Instruction
Repeat only the stretch of lines below that runs from the line with "Órgano oficial de" through the line with "trabalhadores e as", unaltered.

Data to process
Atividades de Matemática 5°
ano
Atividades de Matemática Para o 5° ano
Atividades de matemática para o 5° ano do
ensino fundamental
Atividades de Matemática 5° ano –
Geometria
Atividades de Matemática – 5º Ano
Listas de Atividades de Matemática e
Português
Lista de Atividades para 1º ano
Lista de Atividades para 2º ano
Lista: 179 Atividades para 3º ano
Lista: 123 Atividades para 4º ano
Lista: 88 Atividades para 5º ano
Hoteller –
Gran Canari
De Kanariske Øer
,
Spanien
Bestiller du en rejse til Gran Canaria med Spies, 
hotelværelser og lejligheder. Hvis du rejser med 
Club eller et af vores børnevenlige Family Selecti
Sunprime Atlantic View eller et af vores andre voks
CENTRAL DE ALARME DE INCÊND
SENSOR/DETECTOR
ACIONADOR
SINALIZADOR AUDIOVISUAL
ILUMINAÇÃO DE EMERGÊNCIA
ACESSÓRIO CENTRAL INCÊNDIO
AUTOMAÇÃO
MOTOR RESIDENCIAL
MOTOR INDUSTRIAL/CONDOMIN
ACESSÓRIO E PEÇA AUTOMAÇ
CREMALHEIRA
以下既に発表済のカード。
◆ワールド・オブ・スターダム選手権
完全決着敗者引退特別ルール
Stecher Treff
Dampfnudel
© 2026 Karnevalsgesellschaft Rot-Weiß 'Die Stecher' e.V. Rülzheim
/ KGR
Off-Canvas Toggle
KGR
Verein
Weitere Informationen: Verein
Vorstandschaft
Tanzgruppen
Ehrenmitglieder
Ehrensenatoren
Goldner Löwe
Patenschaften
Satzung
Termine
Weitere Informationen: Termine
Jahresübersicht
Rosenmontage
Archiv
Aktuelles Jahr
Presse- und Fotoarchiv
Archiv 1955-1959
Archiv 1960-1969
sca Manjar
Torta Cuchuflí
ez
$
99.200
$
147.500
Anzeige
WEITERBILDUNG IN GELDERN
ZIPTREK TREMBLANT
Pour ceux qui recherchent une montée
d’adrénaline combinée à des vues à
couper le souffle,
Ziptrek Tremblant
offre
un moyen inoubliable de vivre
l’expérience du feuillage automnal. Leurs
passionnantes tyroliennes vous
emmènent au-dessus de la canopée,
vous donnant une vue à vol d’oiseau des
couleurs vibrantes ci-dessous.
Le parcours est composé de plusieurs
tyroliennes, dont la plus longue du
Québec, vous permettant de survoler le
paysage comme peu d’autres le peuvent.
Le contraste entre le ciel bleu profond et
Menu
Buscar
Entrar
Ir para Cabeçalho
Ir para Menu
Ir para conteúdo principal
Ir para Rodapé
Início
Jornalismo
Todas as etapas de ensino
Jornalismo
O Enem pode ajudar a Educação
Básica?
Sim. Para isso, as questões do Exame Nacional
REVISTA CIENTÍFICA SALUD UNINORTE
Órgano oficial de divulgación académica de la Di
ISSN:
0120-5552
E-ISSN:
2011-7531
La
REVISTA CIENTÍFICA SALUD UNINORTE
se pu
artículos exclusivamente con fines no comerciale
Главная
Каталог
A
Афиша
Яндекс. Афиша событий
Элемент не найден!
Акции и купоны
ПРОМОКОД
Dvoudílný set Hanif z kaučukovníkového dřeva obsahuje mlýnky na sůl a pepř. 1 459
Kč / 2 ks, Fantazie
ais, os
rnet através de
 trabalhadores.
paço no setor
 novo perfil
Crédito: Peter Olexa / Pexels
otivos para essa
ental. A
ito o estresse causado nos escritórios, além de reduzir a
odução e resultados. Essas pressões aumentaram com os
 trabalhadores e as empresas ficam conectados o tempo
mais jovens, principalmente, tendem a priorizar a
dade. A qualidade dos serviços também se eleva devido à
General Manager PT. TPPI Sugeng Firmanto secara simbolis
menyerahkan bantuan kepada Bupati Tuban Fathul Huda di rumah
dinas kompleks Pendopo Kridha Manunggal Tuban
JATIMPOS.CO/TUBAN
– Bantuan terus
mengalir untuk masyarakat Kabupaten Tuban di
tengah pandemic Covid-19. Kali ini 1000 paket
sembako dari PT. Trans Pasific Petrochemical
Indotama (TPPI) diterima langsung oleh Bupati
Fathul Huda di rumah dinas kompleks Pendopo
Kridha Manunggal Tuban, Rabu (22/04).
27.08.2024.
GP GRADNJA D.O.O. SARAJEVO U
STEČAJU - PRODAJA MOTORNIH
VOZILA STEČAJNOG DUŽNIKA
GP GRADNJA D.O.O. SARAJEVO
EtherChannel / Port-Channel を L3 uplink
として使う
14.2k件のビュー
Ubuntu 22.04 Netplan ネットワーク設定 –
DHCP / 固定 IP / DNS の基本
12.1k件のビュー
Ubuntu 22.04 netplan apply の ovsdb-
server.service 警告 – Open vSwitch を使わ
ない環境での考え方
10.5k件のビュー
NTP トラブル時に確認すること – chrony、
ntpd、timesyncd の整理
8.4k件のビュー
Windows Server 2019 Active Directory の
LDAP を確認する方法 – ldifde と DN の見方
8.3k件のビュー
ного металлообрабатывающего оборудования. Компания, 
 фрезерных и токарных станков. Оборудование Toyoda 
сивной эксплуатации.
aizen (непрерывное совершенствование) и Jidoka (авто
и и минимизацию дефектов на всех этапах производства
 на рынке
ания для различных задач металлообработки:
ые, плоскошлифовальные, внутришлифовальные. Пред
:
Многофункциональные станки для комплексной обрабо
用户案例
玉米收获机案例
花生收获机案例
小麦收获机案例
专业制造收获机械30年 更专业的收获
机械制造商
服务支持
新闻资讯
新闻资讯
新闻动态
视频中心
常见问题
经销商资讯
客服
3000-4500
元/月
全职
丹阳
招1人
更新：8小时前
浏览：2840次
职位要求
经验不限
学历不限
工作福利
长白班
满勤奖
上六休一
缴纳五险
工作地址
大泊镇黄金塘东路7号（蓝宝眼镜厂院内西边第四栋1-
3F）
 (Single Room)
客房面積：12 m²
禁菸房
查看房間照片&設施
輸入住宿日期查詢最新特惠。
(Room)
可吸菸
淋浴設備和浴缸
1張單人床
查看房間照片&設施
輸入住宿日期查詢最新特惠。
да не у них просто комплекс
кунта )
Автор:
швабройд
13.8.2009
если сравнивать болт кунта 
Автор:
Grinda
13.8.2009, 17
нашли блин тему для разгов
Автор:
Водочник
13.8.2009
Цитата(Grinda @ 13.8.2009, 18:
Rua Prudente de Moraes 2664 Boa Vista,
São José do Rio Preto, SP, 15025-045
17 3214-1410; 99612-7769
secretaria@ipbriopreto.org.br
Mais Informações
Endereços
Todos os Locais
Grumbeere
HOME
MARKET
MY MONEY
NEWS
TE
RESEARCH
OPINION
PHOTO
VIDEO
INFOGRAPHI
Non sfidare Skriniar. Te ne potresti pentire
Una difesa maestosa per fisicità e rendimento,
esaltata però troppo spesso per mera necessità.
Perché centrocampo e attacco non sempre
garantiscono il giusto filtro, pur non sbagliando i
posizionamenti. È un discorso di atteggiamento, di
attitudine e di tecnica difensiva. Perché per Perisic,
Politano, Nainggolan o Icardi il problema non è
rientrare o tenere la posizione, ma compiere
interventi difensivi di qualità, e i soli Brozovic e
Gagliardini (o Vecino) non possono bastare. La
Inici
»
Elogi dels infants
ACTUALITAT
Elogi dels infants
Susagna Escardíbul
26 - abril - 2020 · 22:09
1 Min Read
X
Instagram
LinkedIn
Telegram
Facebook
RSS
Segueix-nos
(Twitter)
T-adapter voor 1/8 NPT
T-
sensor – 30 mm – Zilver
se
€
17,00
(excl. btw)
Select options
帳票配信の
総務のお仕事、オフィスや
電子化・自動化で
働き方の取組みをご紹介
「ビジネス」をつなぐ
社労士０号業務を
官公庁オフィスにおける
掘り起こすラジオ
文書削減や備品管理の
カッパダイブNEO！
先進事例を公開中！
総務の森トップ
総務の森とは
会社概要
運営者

Worked solution
Órgano oficial de divulgación académica de la Di
ISSN:
0120-5552
E-ISSN:
2011-7531
La
REVISTA CIENTÍFICA SALUD UNINORTE
se pu
artículos exclusivamente con fines no comerciale
Главная
Каталог
A
Афиша
Яндекс. Афиша событий
Элемент не найден!
Акции и купоны
ПРОМОКОД
Dvoudílný set Hanif z kaučukovníkového dřeva obsahuje mlýnky na sůl a pepř. 1 459
Kč / 2 ks, Fantazie
ais, os
rnet através de
 trabalhadores.
paço no setor
 novo perfil
Crédito: Peter Olexa / Pexels
otivos para essa
ental. A
ito o estresse causado nos escritórios, além de reduzir a
odução e resultados. Essas pressões aumentaram com os
 trabalhadores e as empresas ficam conectados o tempo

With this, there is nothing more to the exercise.